Material from within the Earth is cycled and recycled from the interior of the Earth to the surface in igneous rocks. The chemistry of igneous rocks record snapshots of this complex history. Here, we use three major projects to assess important processes in this life cycle.

Continental arc volcanism generates a wide diversity of magma compositions, but the tempos of compositional variation are unclear. Here, we investigate a 7-million year record of volcanic ash layers in the Cretaceous Eagle Ford Group to investigate temporal changes in ash composition on <100 kyr timescales. We apply an empirical Ti/Zr-SiO2 relationship to Ti/Zr measurements of 52 Eagle Ford bentonites to reconstruct of ash protolith SiO2 of altered bentonites. Ash compositions fluctuate between periods of high and low silica volcanism over ~100 kyr timescales. If the temporal variability of these ashes represents broad snapshots of the Cordilleran continental arc, these results suggest that continental arc systems may undergo episodic changes in the extent of magmatic differentiation or the nature of eruption on rapid (<100 kyr) timescales.

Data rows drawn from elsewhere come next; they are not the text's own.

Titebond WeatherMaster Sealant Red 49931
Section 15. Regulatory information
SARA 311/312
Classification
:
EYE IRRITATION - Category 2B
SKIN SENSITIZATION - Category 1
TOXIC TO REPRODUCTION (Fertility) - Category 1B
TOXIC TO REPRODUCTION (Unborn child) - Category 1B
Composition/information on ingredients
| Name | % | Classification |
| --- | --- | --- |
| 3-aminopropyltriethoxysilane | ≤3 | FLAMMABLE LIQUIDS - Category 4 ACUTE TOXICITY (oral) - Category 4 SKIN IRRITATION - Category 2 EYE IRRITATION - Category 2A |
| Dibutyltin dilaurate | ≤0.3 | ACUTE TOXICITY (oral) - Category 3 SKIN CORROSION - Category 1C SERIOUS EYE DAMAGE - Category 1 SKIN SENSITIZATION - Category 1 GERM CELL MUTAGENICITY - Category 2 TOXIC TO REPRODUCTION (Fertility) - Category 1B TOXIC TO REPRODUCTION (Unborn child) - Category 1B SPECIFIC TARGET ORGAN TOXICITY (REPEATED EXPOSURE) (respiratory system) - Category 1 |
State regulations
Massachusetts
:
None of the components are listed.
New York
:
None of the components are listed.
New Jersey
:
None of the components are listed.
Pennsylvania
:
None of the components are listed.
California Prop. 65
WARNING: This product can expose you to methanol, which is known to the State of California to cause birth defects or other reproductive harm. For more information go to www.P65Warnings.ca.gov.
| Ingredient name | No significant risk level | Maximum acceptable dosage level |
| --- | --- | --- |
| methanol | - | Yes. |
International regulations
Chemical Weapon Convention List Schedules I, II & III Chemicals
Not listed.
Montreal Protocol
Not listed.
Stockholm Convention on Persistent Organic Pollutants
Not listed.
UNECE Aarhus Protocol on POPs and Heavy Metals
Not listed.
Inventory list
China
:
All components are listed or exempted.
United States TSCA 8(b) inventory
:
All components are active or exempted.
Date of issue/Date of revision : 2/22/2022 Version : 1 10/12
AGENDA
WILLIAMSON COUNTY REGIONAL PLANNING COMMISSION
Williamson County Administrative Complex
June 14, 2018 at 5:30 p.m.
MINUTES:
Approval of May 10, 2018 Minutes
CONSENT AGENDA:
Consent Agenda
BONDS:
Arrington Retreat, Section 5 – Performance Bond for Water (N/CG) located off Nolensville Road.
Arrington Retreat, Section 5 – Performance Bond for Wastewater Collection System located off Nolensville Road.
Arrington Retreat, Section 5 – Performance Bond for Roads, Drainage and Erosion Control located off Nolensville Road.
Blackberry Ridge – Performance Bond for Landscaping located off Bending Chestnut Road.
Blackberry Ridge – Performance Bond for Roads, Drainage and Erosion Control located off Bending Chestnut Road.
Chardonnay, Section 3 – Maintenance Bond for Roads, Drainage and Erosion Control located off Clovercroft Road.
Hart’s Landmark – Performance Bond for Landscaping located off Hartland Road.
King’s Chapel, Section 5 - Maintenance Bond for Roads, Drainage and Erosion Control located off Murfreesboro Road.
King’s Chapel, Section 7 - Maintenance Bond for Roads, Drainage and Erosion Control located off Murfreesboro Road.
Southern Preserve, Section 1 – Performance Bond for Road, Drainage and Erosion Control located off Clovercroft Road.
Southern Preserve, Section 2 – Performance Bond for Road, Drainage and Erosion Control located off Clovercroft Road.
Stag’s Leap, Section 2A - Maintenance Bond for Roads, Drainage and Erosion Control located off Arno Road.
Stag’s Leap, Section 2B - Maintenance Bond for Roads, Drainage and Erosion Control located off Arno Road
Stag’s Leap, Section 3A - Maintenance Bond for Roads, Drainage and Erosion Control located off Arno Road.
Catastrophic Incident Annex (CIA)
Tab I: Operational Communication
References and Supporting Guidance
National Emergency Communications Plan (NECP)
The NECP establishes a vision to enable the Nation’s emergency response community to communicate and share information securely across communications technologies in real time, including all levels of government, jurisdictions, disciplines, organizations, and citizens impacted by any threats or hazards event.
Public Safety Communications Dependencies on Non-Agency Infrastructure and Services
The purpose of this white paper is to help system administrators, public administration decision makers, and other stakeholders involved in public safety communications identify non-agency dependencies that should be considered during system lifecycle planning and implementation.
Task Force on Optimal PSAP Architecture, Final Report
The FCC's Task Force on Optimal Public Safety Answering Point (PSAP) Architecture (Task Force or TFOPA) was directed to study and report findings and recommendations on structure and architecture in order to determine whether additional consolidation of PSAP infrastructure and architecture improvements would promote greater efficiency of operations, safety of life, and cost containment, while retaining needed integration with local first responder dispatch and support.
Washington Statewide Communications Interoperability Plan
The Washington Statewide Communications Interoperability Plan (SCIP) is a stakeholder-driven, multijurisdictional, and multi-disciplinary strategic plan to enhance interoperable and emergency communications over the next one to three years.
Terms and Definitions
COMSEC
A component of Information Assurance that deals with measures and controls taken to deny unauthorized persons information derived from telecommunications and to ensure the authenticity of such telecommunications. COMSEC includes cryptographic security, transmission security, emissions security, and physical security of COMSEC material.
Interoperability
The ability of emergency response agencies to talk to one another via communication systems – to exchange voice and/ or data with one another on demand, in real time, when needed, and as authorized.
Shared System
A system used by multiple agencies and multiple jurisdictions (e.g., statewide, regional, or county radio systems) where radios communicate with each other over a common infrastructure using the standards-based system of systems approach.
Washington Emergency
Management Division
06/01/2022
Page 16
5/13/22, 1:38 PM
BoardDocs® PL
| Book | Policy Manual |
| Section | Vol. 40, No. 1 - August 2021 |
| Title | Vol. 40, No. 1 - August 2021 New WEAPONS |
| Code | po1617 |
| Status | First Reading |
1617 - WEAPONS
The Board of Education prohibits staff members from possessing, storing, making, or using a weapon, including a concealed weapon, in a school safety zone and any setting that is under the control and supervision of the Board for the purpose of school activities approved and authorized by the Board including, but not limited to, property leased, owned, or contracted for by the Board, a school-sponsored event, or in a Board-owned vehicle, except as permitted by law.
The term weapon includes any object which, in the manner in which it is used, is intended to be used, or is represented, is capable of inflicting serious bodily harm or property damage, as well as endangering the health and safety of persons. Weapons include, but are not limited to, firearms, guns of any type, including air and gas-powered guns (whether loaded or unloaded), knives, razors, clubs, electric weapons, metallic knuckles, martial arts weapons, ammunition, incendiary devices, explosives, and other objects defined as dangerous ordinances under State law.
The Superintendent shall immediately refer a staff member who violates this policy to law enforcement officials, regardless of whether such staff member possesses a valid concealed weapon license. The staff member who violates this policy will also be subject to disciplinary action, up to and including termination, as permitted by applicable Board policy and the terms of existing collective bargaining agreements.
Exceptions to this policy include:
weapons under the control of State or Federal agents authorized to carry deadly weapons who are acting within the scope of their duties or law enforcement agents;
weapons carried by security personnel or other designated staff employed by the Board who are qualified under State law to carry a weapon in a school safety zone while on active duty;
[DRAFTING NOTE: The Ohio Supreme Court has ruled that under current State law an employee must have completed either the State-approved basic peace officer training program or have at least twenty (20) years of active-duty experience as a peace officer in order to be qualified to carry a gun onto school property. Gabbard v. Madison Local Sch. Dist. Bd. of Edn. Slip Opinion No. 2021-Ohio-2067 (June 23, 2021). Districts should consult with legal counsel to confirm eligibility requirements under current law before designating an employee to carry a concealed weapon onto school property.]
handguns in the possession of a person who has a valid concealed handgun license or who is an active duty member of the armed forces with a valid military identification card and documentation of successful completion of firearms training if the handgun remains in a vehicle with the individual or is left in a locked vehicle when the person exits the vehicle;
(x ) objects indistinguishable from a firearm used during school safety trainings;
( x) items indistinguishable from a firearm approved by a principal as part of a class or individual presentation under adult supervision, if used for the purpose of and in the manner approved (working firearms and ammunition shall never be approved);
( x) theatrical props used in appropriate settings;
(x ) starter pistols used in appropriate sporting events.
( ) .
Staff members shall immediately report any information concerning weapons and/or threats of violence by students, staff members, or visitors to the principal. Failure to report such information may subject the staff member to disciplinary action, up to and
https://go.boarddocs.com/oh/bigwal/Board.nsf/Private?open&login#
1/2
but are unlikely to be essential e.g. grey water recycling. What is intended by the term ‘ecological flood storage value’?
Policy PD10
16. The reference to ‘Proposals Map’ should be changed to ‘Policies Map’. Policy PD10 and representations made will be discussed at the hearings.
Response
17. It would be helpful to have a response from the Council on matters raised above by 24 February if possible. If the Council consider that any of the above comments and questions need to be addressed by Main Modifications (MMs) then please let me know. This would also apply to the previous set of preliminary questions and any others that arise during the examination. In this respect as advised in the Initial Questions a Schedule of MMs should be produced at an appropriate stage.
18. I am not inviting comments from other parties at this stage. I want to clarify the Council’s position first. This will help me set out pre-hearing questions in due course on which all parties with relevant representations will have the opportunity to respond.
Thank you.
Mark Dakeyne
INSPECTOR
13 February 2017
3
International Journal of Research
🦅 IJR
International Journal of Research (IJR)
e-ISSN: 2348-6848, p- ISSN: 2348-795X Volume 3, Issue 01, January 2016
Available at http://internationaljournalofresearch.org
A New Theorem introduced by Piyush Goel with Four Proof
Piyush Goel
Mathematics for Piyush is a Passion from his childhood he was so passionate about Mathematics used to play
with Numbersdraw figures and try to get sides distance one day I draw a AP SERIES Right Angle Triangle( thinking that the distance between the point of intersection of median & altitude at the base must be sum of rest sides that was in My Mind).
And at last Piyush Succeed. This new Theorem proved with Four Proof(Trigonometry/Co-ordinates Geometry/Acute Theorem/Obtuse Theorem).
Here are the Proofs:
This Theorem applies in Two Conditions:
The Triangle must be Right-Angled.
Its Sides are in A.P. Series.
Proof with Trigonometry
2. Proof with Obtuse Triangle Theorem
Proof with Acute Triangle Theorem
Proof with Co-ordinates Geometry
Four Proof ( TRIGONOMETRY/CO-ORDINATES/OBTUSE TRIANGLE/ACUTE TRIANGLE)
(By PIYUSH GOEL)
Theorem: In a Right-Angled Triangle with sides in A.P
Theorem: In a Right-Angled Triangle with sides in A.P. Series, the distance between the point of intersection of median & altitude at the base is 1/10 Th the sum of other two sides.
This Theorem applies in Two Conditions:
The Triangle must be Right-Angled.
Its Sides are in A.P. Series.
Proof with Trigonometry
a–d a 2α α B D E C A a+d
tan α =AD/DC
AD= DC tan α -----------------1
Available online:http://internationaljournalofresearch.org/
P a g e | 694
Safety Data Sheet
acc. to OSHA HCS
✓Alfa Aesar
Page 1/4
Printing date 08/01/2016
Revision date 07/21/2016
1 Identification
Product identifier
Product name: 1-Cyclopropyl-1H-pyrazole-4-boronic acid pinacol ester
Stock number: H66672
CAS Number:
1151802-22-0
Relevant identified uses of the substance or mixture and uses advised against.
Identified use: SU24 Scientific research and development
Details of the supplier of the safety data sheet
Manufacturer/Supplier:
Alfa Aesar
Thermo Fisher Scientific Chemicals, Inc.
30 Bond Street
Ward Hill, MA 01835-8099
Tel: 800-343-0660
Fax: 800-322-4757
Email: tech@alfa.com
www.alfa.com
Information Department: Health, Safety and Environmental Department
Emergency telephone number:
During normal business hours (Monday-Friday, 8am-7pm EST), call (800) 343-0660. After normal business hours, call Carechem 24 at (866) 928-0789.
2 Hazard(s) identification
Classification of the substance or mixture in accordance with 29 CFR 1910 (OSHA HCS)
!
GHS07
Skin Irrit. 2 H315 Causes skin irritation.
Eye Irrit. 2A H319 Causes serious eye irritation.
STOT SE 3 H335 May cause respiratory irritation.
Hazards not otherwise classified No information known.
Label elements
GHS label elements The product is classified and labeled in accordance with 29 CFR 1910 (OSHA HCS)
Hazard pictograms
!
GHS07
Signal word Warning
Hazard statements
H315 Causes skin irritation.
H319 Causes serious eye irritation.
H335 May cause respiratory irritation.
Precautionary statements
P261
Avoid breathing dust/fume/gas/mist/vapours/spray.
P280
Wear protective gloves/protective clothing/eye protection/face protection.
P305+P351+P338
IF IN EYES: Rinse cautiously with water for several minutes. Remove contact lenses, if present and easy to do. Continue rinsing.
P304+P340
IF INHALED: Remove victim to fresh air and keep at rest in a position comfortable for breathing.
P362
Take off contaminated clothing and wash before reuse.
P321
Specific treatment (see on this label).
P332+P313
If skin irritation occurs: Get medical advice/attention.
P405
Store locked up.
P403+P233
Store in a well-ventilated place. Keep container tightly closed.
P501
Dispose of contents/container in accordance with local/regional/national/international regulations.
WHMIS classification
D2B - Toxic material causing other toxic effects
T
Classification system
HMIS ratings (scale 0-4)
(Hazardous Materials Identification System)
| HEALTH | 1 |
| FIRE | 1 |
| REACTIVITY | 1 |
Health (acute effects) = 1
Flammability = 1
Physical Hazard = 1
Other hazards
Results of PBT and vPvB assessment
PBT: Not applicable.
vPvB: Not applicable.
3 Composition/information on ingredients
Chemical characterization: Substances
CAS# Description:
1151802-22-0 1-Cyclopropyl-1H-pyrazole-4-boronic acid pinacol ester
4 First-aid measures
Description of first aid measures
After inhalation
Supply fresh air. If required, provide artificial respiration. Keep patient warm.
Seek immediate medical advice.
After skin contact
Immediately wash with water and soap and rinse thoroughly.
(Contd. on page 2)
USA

Slow-slip megathrust events in the Hikurangi forearc region, New Zealand, may be related to seamount subduction. We examine differences in the clast origins, depositional settings, and diagenetic histories of volcaniclastic units to highlight the heterogeneity of volcanic systems on the Hikurangi Plateau. The presence of voluminous hydrous clays within thick, altered volcaniclastic units provides a ready source for excess pore fluids that may enable slow-slip events along the Hikurangi subduction zone. Alkaline magmatism at Mountain Pass, CA has attracted attention due to its spatial and temporal association with a REE-rich, economically important carbonatite. However, questions remain about the origins of magma here. We present geochemical data for 121 primitive alkaline igneous rocks to allow a more complete picture of these uncommon igneous compositions. Examining primitive magma composition affords a glimpse into the early stages of magma generation to understand the origins and early histories of alkaline magmatism here. We argue for the importance of pyroxenite melting and suggest that metasomatism related to earlier subduction in this region were significant influences on mama compositions.